Nella situazione descritta, ai sensi dell'art.2 comma 1 lettere a) e b) del D.Lgs.81/08, il libero professionista diviene "datore di lavoro" in quanto assume un dipendente, mentre quest'ultimo rientra appunto nella definizione di "lavoratore".
Trovano quindi applicazione le disposizioni del D.Lgs. 81/08, tra cui la valutazione dei rischi, la nomina del RSPP, la formazione e informazione del lavoratore, la gestione delle emergenze incluse la nomina e la formazione degli addetti al primo soccorso e antincendio, ecc.

Considerata la tipologia di azienda ed il numero di dipendenti, il libero professionista potrà usufruire delle seguenti "semplificazioni":

  • svolgere direttamente i compiti propri del servizio di prevenzione e protezione dai rischi, di primo soccorso, nonché di prevenzione incendi e di evacuazione, previa frequenza degli specifici corsi di formazione (art. 34 del D.Lgs. 81/08)

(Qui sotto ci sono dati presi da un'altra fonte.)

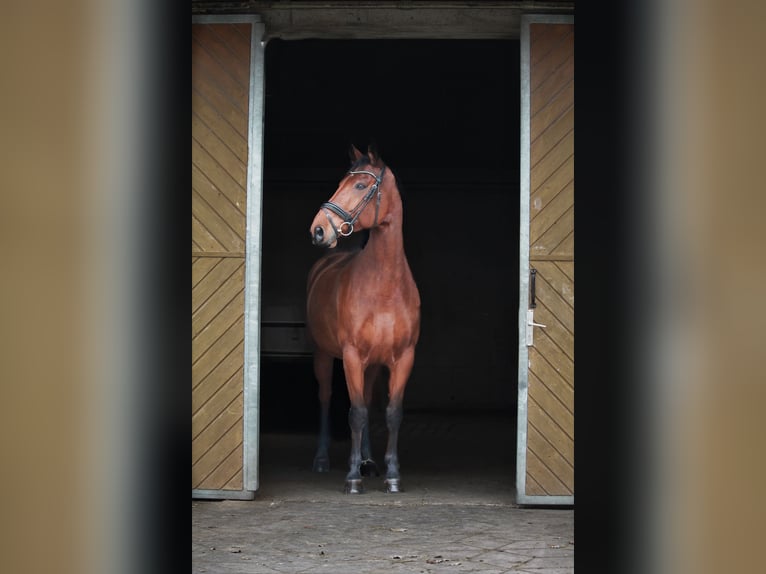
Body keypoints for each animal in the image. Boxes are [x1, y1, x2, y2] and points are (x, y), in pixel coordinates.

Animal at [304, 145, 420, 496]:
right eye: (340, 183)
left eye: (359, 185)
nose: (318, 230)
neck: (385, 286)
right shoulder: (352, 356)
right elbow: (355, 413)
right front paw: (352, 478)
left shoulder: (402, 358)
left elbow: (391, 413)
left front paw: (393, 475)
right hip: (324, 355)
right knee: (326, 399)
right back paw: (323, 459)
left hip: (372, 365)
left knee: (368, 402)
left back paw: (369, 462)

  • effettuare la valutazione dei rischi sulla base delle procedure standardizzate (art. 29 comma 5 del D.Lgs. 81/08); si rammenta che il documento di valutazione dei rischi deve essere elaborato entro 90 giorni dall'inizio dell'attività e cioè, nel caso specifico, dalla data di assunzione del dipendente (art. 28 comma 3-bis del D.Lgs.81/08)
  • in base agli esiti della valutazione dei rischi, dovrà essere eventualmente attivata la sorveglianza sanitaria del lavoratore (preventiva e periodica)
  • non è dovuta la riunione periodica al di sotto dei 15 dipendenti (art. 35 del D.Lgs. 81/08)
  • non è dovuta la redazione del piano di emergenza al di sotto dei 10 dipendenti (art. 5 del D.M. 10 marzo 1998), ferma restando l'adozione delle necessarie misure organizzative e gestionali da attuare in caso di incendio.